Four years ago, MCC and the President’s Emergency Plan for Aids Relief (PEPFAR) partnered to empower individuals, communities, and governments in Sub-Saharan Africa to use data to help end HIV/AIDS and improve lives. PEPFAR’s goal is to develop sustainable country-led responses that lead to the elimination of HIV/AIDS. This partnership with PEPFAR, known as Data Collaboratives for Local Impact (DCLI), along with MCC’s experience in education and technical and vocational training, are shaping insights on how to build local capacity for evidence-based decisions.

DCLI takes a systems approach, using strategic projects to catalyze sustainable change, including: Investing in data access and sharing policies to improve availability of valuable information; leveraging local innovators and partnering with companies pioneering digital tools to find new solutions to priority problems; and establishing centers, such as the Data Lab in Tanzania and Sejen in Côte d'Ivoire, to drive insights through analysis and train youth and leaders to make use of information.

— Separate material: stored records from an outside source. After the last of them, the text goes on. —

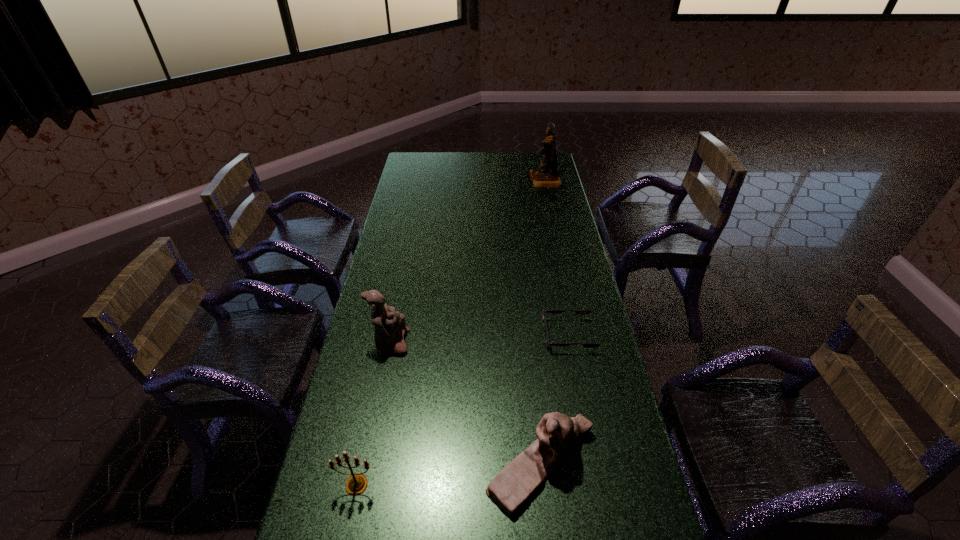
Choose which figurine is the nearest neighbor to the tallest object. Please provide its 2D coordinates. Your answer should be formatted as a tuple, i.e. [(x, y)], where the tuple contains the x and y coordinates of a point satisfying the conditions above.

[(390, 327)]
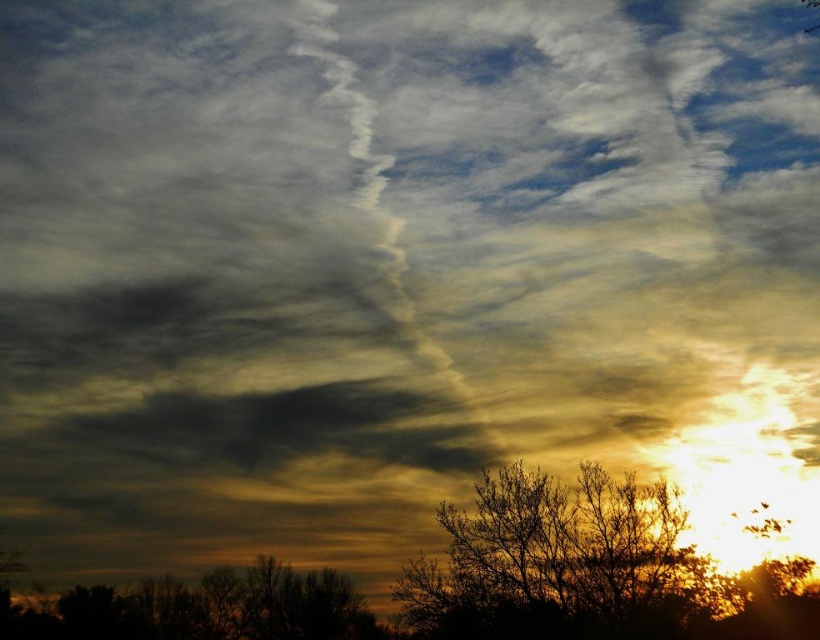
You are an artist trying to paint the scene. You want to make sure the silhouette bark tree at lower right and the brown matte tree at lower left are proportionally accurate. Which tree should you draw taller in your painting?

The silhouette bark tree at lower right should be drawn taller because it is much taller than the brown matte tree at lower left according to the description.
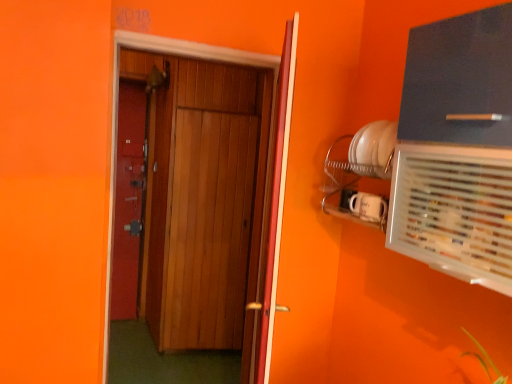
You are a GUI agent. You are given a task and a screenshot of the screen. Output one action in this format:
    pyautogui.click(x=<x>, y=<y>)
    Task: Click on the wooden door at center, the 1th door viewed from the left
    The image size is (512, 384).
    Given the screenshot: What is the action you would take?
    pyautogui.click(x=205, y=191)

Locate an element on the screen. Image resolution: width=512 pixels, height=384 pixels. wooden door at center, placed as the second door when sorted from left to right is located at coordinates (271, 222).

In order to face wooden door at center, the 1th door viewed from the right, should I rotate leftwards or rightwards?

Rotate your view right by about 2.186°.

Locate an element on the screen. wooden door at center, the 1th door viewed from the left is located at coordinates (205, 191).

Is point (239, 251) positioned after point (434, 206)?

Yes, point (239, 251) is farther from viewer.

In the scene shown: From the image's perspective, would you say wooden door at center, the 1th door viewed from the left, is shown under clear plastic air conditioning at upper right?

Yes.

Does wooden door at center, marked as the 2th door in a right-to-left arrangement, have a greater height compared to clear plastic air conditioning at upper right?

Correct, wooden door at center, marked as the 2th door in a right-to-left arrangement, is much taller as clear plastic air conditioning at upper right.

Is point (284, 183) positioned in front of point (197, 129)?

Yes, it is in front of point (197, 129).

What are the coordinates of `door behind the wooden door at center, placed as the second door when sorted from left to right` in the screenshot? It's located at (205, 191).

Can you tell me how much wooden door at center, placed as the second door when sorted from left to right, and wooden door at center, the 1th door viewed from the left, differ in facing direction?

The angular difference between wooden door at center, placed as the second door when sorted from left to right, and wooden door at center, the 1th door viewed from the left, is 115 degrees.

From a real-world perspective, is clear plastic air conditioning at upper right on matte black cabinet at upper right?

No, from a real-world perspective, clear plastic air conditioning at upper right is not on top of matte black cabinet at upper right.

From the image's perspective, is clear plastic air conditioning at upper right located beneath matte black cabinet at upper right?

Indeed, from the image's perspective, clear plastic air conditioning at upper right is shown beneath matte black cabinet at upper right.

Is clear plastic air conditioning at upper right oriented towards matte black cabinet at upper right?

No.

Is matte black cabinet at upper right to the right of wooden door at center, the 1th door viewed from the left, from the viewer's perspective?

Correct, you'll find matte black cabinet at upper right to the right of wooden door at center, the 1th door viewed from the left.

Is there a large distance between matte black cabinet at upper right and wooden door at center, the 1th door viewed from the left?

Absolutely, matte black cabinet at upper right is distant from wooden door at center, the 1th door viewed from the left.

From the image's perspective, which one is positioned lower, matte black cabinet at upper right or wooden door at center, the 1th door viewed from the left?

A: wooden door at center, the 1th door viewed from the left, from the image's perspective.

Does point (505, 42) come in front of point (228, 171)?

Yes, point (505, 42) is in front of point (228, 171).

Between clear plastic air conditioning at upper right and wooden door at center, placed as the second door when sorted from left to right, which one has less height?

clear plastic air conditioning at upper right.

From the image's perspective, is clear plastic air conditioning at upper right beneath wooden door at center, placed as the second door when sorted from left to right?

No, from the image's perspective, clear plastic air conditioning at upper right is not below wooden door at center, placed as the second door when sorted from left to right.

Is point (490, 197) positioned before point (273, 295)?

Yes, it is in front of point (273, 295).

Is clear plastic air conditioning at upper right facing towards wooden door at center, the 1th door viewed from the right?

No, clear plastic air conditioning at upper right does not turn towards wooden door at center, the 1th door viewed from the right.

Is wooden door at center, placed as the second door when sorted from left to right, located outside clear plastic air conditioning at upper right?

Yes, wooden door at center, placed as the second door when sorted from left to right, is located beyond the bounds of clear plastic air conditioning at upper right.

Is wooden door at center, the 1th door viewed from the right, not near clear plastic air conditioning at upper right?

They are positioned close to each other.

Is wooden door at center, the 1th door viewed from the right, thinner than clear plastic air conditioning at upper right?

Correct, the width of wooden door at center, the 1th door viewed from the right, is less than that of clear plastic air conditioning at upper right.

Considering the relative sizes of wooden door at center, the 1th door viewed from the right, and clear plastic air conditioning at upper right in the image provided, is wooden door at center, the 1th door viewed from the right, shorter than clear plastic air conditioning at upper right?

No.

Is point (497, 128) more distant than point (434, 242)?

No, it is not.

Considering their positions, is matte black cabinet at upper right located in front of or behind clear plastic air conditioning at upper right?

matte black cabinet at upper right is positioned farther from the viewer than clear plastic air conditioning at upper right.

From the picture: From the image's perspective, would you say matte black cabinet at upper right is shown under clear plastic air conditioning at upper right?

No, from the image's perspective, matte black cabinet at upper right is not below clear plastic air conditioning at upper right.

Between matte black cabinet at upper right and clear plastic air conditioning at upper right, which one has smaller size?

With smaller size is matte black cabinet at upper right.

The height and width of the screenshot is (384, 512). What are the coordinates of `air conditioning on the right of wooden door at center, the 1th door viewed from the left` in the screenshot? It's located at (454, 211).

In the image, there is a wooden door at center, marked as the 2th door in a right-to-left arrangement. Identify the location of door below it (from the image's perspective). The height and width of the screenshot is (384, 512). (271, 222).

Estimate the real-world distances between objects in this image. Which object is closer to matte black cabinet at upper right, clear plastic air conditioning at upper right or wooden door at center, marked as the 2th door in a right-to-left arrangement?

clear plastic air conditioning at upper right is positioned closer to the anchor matte black cabinet at upper right.

Which object lies further to the anchor point clear plastic air conditioning at upper right, matte black cabinet at upper right or wooden door at center, the 1th door viewed from the right?

wooden door at center, the 1th door viewed from the right, lies further to clear plastic air conditioning at upper right than the other object.

Looking at the image, which one is located further to clear plastic air conditioning at upper right, matte black cabinet at upper right or wooden door at center, marked as the 2th door in a right-to-left arrangement?

wooden door at center, marked as the 2th door in a right-to-left arrangement.

Looking at the image, which one is located further to wooden door at center, the 1th door viewed from the right, matte black cabinet at upper right or wooden door at center, marked as the 2th door in a right-to-left arrangement?

wooden door at center, marked as the 2th door in a right-to-left arrangement, is further to wooden door at center, the 1th door viewed from the right.

Estimate the real-world distances between objects in this image. Which object is further from wooden door at center, placed as the second door when sorted from left to right, matte black cabinet at upper right or clear plastic air conditioning at upper right?

Based on the image, matte black cabinet at upper right appears to be further to wooden door at center, placed as the second door when sorted from left to right.

Which object lies further to the anchor point wooden door at center, the 1th door viewed from the left, matte black cabinet at upper right or wooden door at center, placed as the second door when sorted from left to right?

Based on the image, matte black cabinet at upper right appears to be further to wooden door at center, the 1th door viewed from the left.

Considering their positions, is wooden door at center, the 1th door viewed from the right, positioned further to clear plastic air conditioning at upper right than matte black cabinet at upper right?

wooden door at center, the 1th door viewed from the right, lies further to clear plastic air conditioning at upper right than the other object.

Estimate the real-world distances between objects in this image. Which object is closer to clear plastic air conditioning at upper right, wooden door at center, marked as the 2th door in a right-to-left arrangement, or matte black cabinet at upper right?

The object closer to clear plastic air conditioning at upper right is matte black cabinet at upper right.

Locate an element on the screen. The image size is (512, 384). door between wooden door at center, the 1th door viewed from the left, and matte black cabinet at upper right from left to right is located at coordinates (271, 222).

The height and width of the screenshot is (384, 512). Find the location of `air conditioning between wooden door at center, marked as the 2th door in a right-to-left arrangement, and matte black cabinet at upper right from left to right`. air conditioning between wooden door at center, marked as the 2th door in a right-to-left arrangement, and matte black cabinet at upper right from left to right is located at coordinates coord(454,211).

At what (x,y) coordinates should I click in order to perform the action: click on door between wooden door at center, marked as the 2th door in a right-to-left arrangement, and clear plastic air conditioning at upper right. Please return your answer as a coordinate pair (x, y). The width and height of the screenshot is (512, 384). Looking at the image, I should click on (271, 222).

Where is `air conditioning between wooden door at center, the 1th door viewed from the right, and matte black cabinet at upper right`? Image resolution: width=512 pixels, height=384 pixels. air conditioning between wooden door at center, the 1th door viewed from the right, and matte black cabinet at upper right is located at coordinates (x=454, y=211).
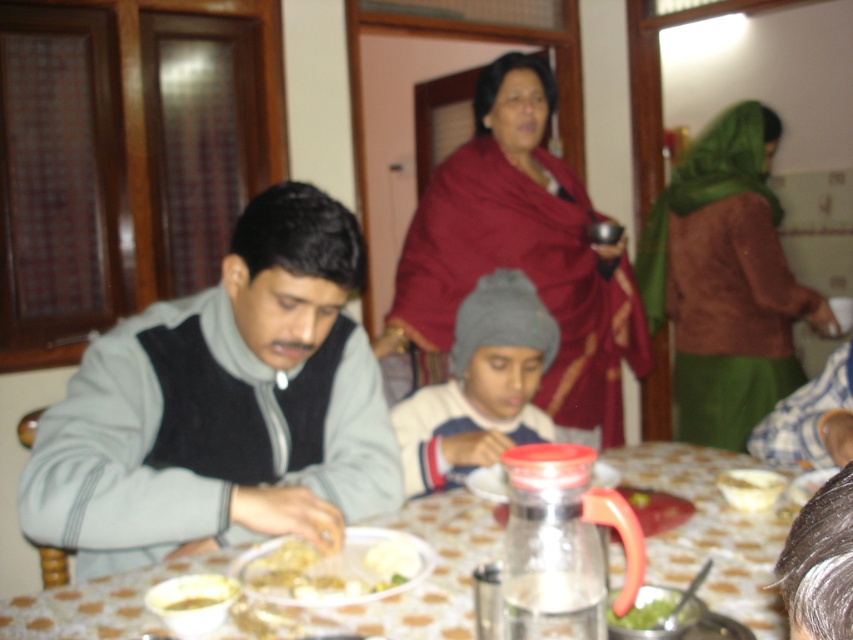
Who is positioned more to the right, gray knit hat at center or yellowish matte plate at lower left?

Positioned to the right is gray knit hat at center.

Between point (476, 308) and point (210, 589), which one is positioned behind?

Point (476, 308)

Identify the location of gray knit hat at center. (480, 387).

Between maroon fabric shawl at center and brown textured robe at upper right, which one has less height?

Standing shorter between the two is maroon fabric shawl at center.

Between point (531, 120) and point (669, 310), which one is positioned in front?

Point (531, 120) is more forward.

Is point (445, 211) positioned in front of point (672, 374)?

Yes, it is in front of point (672, 374).

You are a GUI agent. You are given a task and a screenshot of the screen. Output one action in this format:
    pyautogui.click(x=<x>, y=<y>)
    Task: Click on the maroon fabric shawl at center
    
    Given the screenshot: What is the action you would take?
    pyautogui.click(x=521, y=252)

Is point (219, 365) closer to viewer compared to point (399, 547)?

No.

Is gray fleece jacket at center behind white creamy rice at lower center?

That is True.

Is point (93, 442) behind point (386, 557)?

Yes, it is.

The height and width of the screenshot is (640, 853). In order to click on gray fleece jacket at center in this screenshot , I will do `click(223, 404)`.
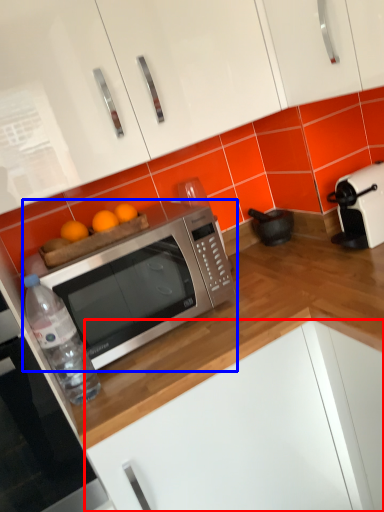
Question: Which object appears closest to the camera in this image, cabinetry (highlighted by a red box) or microwave oven (highlighted by a blue box)?

Choices:
 (A) cabinetry
 (B) microwave oven

Answer: (A)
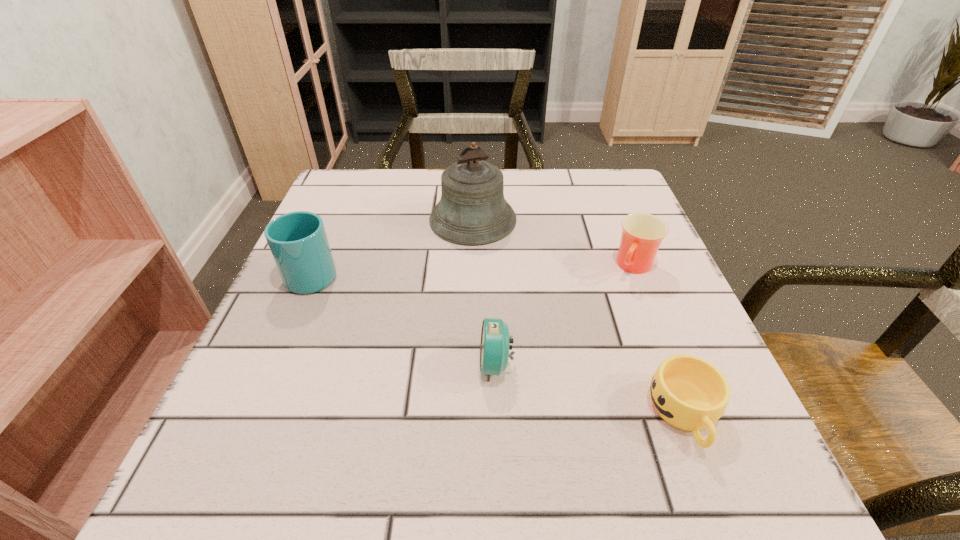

It is important to shift our focus to subnational areas, where data often originates and programs unfold, but where skills are the weakest. Local governments, communities and citizens require information to steer development to specific needs and priorities of their communities while enabling entrepreneurship and growth.

One of the keys to ending the pandemic is keeping HIV positive patients on treatment—and that means reliable, accessible care. For Dr. Miriam Mgwere of Kyela, Tanzania, it wasn’t always clear where she and her team should devote their limited resources for the most impact. Through listening campaigns, medication frequently being out of stock was cited as a reason for her patients skipping or dropping treatment of illnesses (including HIV treatment). With this knowledge, local health administrators developed solutions—including a new medicine revolving fund and a storage facility at Kyela District Hospital, both launched in 2018. Implementing these supply chain improvements has contributed to a 13 percent reduction in antiretroviral therapy patient dropout.

Hospitals are using DCLI-funded mapping efforts to find disease hotspots, and frontline NGOs to effectively connect vulnerable populations to services, and help community leaders align their budgets with priorities.

 

At a June event hosted by Development Gateway, we shared a living document aggregating experiences of development partners: "Delivering Data Where it Counts: Considerations for Subnational Development Programming." This collaborative work highlights the importance of investing in data use at the local level, as a means to better, more sustainable solutions, addressing gender imbalance and economic inequality. But the work doesn’t stop there. We are asking the development community to provide feedback and additional case studies that will help us raise awareness about the benefits of—and shape principles for—subnational data use.

The DCLI experience, through results such as in Kyela, demonstrates that a community empowered to capitalize on information can more effectively define its problems and work toward innovative solutions. By leveraging data as a tool, communities can gain insights and build consensus, diagnose constraints to growth, identify and align resource needs and become key contributors to approaches that end HIV/AIDS. The DCLI approach works to provide our partners with tools that allow them to be the protagonists of their own economic development.